Chemieunterricht.tips

Anforderungen an ein

Demonstrationsexperiment

"Wenn ein Schüler nicht sieht, was er sehen soll, so fehlt ihm jede Grundlage für alles Lernen."

(Rudolf Arnheim, Gestaltpsychologe)

Versuchsaufbau des Lehrers

aus Konkrete Fachdidaktik Chemie, Oldenbourg Verlag

Wahrnehmungsgesetze (Siehe auch Konkrete Fachdidaktik Chemie, Oldenbourg Verlag)

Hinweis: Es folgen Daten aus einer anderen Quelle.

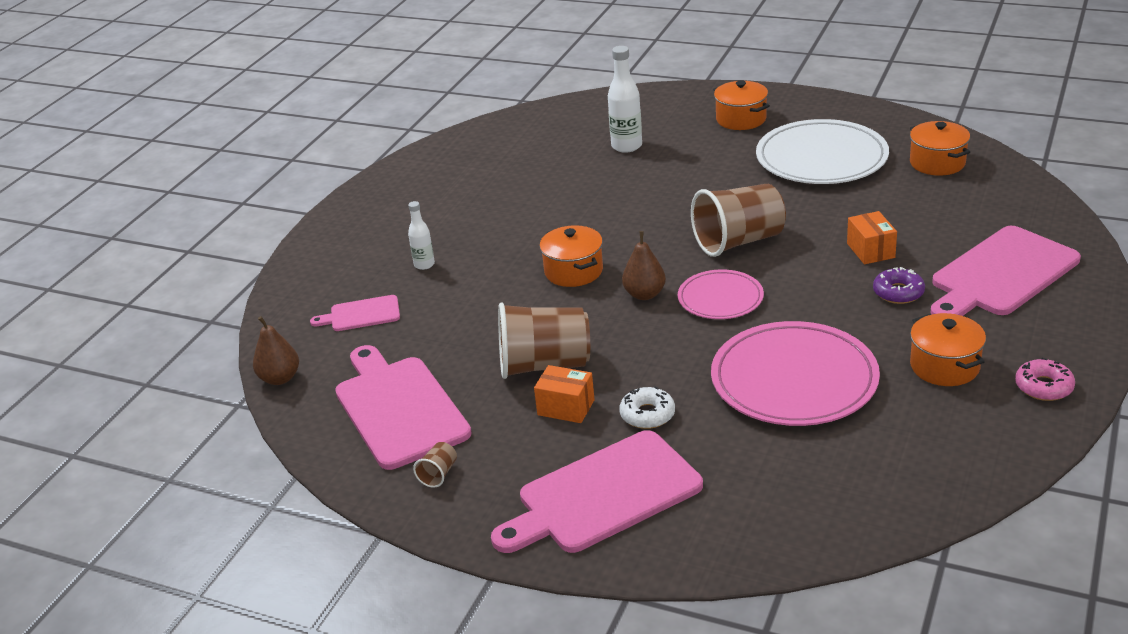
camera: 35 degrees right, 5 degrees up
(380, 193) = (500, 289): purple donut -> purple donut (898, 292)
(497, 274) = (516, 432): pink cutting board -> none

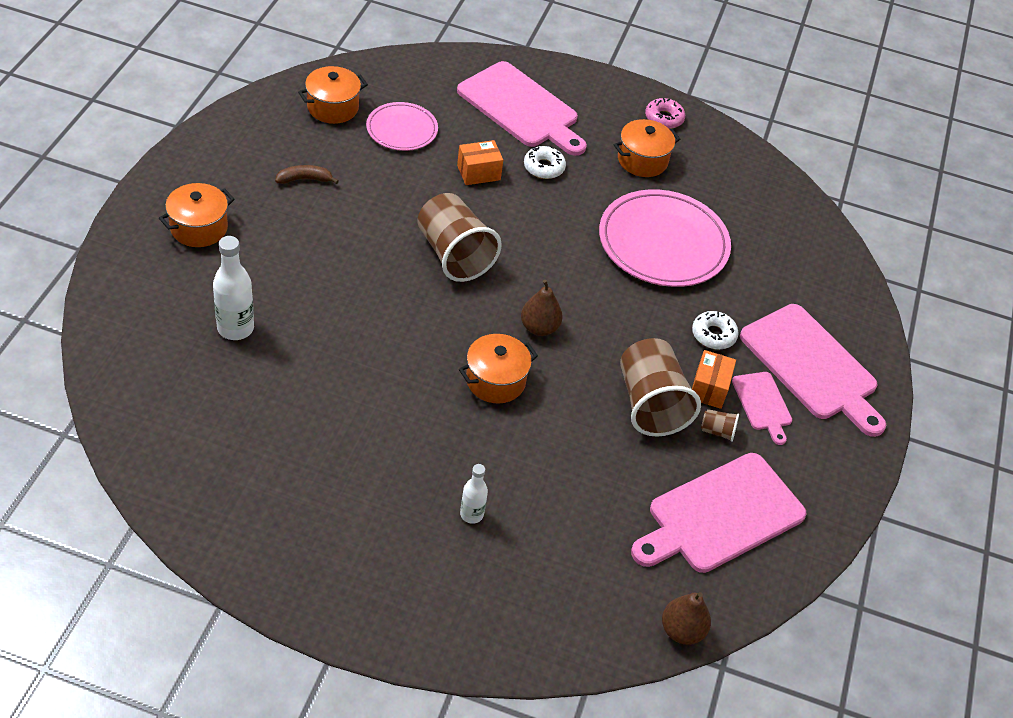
camera: 105 degrees left, 15 degrees up
(361, 314) = (566, 566): pink cutting board -> pink cutting board (762, 404)
(438, 474) = (805, 477): brown cup -> brown cup (717, 431)
(720, 298) = (548, 276): pink plate -> pink plate (402, 129)
(821, 158) = (304, 179): white plate -> brown banana
(898, 292) = (544, 167): purple donut -> white donut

  • Gesetz der Einfachheit
  • Je einfacher ein Versuchsaufbau ist, um so besser prägt er sich ein.
  • Gesetz des Figur-Grund-Kontrastes
  • Ein zu beobachtender Gegenstand ist dann besonders gut zu erkennen, wenn er sich deutlich von seinem Hintergrund abhebt.
  • Gesetz der bekannten bzw. geschlossenen Figur
  • In einem neuen Gefüge versucht der Betrachter bekannte Figuren zu erkennen, z.B. Kreis, Quadrat, Rechteck.
  • Gesetz der Gleichartigkeit
  • Ähnlich aussehende Elemente einer Apparatur werden als zusammengehörig empfunden.
  • Gesetz der Nähe
  • Nahe beieinander liegende Teile werden als zusammengehörend empfunden.
  • Gesetz der Dynamik von links nach rechts
  • Der Reaktionsfluss von links nach rechts wird vom Betrachter als normal und naturgegeben empfunden (Schrift).
  • Gesetz der Symmetrie
  • Symmetrische Anordnungen werden vom Betrachter als ausgewogen empfunden; sie prägen sich sehr gut ein und sind Elemente der Ästhetik.